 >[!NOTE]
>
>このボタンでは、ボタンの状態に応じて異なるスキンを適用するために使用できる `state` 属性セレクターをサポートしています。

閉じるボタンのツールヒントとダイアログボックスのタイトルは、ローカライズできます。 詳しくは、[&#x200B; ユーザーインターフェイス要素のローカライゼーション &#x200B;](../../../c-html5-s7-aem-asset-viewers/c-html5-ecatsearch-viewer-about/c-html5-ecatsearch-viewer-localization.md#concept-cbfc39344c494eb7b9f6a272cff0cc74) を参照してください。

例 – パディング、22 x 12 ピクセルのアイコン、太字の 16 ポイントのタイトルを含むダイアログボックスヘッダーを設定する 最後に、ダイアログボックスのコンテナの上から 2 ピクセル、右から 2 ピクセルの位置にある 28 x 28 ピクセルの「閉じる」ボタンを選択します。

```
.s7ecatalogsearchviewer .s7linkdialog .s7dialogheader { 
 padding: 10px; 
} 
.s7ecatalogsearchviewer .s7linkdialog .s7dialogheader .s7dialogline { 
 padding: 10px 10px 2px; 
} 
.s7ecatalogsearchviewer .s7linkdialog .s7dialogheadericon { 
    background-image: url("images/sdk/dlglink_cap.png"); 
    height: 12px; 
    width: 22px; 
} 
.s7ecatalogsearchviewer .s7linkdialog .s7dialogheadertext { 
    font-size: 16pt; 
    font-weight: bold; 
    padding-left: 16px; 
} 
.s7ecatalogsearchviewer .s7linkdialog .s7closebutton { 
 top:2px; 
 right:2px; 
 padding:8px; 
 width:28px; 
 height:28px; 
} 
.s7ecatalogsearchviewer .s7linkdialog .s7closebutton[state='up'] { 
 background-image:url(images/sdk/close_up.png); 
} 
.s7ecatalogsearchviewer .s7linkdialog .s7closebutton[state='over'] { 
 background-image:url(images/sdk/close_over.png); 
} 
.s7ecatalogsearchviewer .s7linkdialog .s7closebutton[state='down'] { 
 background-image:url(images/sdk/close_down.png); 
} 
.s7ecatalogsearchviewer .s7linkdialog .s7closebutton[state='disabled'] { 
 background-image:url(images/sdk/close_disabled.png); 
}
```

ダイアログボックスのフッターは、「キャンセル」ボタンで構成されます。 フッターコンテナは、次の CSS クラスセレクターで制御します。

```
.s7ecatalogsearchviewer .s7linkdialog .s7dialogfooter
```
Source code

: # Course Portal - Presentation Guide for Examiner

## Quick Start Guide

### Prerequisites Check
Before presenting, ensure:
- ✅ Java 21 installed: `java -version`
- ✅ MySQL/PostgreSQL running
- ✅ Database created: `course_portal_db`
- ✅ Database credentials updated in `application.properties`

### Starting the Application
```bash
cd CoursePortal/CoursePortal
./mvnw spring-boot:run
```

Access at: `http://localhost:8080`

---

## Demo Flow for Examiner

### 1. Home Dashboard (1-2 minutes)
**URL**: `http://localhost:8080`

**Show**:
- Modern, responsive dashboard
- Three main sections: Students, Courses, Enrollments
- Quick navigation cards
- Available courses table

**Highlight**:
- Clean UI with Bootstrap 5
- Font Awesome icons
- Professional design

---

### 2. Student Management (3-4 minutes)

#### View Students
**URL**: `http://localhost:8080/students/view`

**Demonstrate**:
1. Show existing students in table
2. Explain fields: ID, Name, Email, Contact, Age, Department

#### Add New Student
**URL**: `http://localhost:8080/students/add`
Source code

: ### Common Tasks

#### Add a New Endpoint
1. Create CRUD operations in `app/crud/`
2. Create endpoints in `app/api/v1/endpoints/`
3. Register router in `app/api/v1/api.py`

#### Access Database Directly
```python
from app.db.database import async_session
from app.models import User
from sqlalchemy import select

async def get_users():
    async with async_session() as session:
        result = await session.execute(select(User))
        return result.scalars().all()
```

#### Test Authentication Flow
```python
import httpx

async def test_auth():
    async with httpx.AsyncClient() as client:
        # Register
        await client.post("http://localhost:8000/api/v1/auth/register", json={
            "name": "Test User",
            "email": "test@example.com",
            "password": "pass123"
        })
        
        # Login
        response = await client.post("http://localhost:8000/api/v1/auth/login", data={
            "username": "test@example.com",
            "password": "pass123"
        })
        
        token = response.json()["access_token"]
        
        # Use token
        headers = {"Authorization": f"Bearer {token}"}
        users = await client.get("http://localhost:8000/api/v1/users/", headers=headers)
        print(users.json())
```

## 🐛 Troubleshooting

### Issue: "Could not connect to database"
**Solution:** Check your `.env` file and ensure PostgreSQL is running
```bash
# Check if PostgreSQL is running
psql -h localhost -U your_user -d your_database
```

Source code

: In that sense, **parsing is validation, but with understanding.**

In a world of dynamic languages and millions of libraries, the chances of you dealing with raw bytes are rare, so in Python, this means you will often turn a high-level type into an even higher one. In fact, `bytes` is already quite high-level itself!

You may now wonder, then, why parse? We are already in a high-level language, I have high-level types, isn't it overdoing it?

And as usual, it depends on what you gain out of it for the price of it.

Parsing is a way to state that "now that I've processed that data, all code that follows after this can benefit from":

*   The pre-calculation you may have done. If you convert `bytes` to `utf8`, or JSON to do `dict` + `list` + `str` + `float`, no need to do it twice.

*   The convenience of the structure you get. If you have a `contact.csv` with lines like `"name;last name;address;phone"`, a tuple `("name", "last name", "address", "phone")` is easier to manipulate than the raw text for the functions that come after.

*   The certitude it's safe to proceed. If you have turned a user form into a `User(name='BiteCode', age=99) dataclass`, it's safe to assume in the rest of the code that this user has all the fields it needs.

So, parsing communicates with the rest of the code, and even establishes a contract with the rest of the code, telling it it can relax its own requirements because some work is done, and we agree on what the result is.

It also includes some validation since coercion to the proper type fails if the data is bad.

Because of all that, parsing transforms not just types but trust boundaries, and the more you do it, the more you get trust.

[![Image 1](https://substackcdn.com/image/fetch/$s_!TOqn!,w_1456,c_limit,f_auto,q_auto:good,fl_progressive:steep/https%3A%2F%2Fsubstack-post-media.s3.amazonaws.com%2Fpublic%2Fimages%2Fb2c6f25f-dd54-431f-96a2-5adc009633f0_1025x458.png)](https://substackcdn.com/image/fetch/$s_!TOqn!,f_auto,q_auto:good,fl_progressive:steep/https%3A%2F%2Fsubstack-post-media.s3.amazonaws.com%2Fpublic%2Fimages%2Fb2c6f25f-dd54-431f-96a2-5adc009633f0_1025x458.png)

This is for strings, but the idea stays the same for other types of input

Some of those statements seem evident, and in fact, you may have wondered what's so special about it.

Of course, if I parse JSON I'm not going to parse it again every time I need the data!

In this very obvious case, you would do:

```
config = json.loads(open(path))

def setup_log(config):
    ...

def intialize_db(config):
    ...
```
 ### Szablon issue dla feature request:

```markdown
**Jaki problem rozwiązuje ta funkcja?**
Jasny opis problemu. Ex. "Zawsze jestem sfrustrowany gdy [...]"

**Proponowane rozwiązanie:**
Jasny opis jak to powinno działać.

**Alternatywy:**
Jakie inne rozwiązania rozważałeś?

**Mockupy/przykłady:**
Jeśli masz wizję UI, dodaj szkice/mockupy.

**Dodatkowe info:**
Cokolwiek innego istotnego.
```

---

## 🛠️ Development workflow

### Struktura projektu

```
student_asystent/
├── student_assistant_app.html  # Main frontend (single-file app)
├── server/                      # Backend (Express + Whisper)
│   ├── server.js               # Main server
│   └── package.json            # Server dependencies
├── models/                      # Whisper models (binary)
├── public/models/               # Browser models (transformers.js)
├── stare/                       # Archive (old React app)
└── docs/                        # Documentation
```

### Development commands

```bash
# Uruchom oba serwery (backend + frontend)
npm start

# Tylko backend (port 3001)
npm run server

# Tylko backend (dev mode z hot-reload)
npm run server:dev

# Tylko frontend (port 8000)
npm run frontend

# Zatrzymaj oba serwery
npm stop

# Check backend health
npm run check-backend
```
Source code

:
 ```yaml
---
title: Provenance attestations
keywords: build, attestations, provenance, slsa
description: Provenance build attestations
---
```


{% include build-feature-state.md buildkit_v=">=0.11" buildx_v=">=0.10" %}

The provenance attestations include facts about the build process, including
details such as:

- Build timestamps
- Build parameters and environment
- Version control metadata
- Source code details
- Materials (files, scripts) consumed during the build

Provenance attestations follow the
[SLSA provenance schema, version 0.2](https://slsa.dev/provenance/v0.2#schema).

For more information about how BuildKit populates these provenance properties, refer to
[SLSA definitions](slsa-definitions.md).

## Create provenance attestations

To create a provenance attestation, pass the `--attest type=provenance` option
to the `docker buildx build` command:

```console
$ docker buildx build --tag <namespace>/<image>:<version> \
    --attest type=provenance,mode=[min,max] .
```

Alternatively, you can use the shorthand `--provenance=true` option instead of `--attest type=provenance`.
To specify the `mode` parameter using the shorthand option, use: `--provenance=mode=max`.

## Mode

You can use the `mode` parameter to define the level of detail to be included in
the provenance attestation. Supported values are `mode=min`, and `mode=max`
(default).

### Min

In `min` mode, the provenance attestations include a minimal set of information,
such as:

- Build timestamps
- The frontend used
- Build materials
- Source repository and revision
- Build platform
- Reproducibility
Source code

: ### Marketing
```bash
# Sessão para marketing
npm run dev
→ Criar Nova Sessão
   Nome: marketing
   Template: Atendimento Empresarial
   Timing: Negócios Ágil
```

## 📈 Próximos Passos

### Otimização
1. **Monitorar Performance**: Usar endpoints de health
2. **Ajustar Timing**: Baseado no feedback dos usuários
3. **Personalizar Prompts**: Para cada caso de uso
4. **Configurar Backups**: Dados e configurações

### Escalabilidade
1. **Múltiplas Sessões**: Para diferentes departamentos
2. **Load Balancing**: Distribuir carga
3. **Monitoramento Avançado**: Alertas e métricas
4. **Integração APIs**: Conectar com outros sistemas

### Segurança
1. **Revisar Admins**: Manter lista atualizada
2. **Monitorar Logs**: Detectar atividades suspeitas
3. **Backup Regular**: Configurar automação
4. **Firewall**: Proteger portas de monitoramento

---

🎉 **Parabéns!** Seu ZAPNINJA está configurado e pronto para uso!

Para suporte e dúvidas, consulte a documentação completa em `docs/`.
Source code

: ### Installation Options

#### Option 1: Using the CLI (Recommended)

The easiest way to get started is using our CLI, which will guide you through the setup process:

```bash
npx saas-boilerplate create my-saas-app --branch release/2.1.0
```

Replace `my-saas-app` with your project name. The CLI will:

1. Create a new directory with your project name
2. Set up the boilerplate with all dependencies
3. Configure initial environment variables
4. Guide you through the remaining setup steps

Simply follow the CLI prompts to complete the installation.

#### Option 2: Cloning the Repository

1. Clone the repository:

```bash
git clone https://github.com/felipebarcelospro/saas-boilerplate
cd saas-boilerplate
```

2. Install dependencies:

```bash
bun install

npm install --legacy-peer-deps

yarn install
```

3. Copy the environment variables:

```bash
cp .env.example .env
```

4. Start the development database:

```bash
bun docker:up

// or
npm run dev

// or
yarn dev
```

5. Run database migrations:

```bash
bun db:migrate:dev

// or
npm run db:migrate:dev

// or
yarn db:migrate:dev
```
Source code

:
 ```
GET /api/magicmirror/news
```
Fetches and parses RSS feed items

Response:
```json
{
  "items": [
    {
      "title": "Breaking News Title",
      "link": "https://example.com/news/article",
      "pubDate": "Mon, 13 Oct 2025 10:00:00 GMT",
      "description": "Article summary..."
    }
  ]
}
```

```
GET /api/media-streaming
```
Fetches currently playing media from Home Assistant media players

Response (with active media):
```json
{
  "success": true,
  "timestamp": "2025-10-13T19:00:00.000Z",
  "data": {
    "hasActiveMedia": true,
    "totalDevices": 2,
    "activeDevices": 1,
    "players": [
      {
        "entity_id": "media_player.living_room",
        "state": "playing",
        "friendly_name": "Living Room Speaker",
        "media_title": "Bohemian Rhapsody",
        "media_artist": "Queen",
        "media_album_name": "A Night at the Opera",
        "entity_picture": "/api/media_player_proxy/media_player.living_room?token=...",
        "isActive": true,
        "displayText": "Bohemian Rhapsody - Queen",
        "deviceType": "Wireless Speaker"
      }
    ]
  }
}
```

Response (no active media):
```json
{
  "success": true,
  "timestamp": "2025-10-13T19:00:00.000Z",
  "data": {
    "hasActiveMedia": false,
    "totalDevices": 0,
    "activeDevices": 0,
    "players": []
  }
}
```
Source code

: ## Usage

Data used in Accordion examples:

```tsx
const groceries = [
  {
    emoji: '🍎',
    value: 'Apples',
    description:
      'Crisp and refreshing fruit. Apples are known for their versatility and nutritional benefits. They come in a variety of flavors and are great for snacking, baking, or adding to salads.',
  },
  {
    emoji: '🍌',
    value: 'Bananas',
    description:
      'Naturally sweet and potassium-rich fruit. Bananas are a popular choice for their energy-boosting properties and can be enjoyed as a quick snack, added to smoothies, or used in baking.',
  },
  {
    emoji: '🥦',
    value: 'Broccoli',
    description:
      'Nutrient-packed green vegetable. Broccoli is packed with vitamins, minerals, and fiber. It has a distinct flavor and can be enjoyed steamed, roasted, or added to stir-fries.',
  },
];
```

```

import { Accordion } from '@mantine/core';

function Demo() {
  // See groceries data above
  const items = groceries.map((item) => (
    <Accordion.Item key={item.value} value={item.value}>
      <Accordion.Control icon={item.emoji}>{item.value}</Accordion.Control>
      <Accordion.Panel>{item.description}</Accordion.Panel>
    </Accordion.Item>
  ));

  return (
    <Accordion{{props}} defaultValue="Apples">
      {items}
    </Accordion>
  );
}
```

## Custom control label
- - - - - - -
§ **Directions for this task**
The expected result is every line from the material above that includes "baking".

§ **Written reply**
      'Crisp and refreshing fruit. Apples are known for their versatility and nutritional benefits. They come in a variety of flavors and are great for snacking, baking, or adding to salads.',
      'Naturally sweet and potassium-rich fruit. Bananas are a popular choice for their energy-boosting properties and can be enjoyed as a quick snack, added to smoothies, or used in baking.',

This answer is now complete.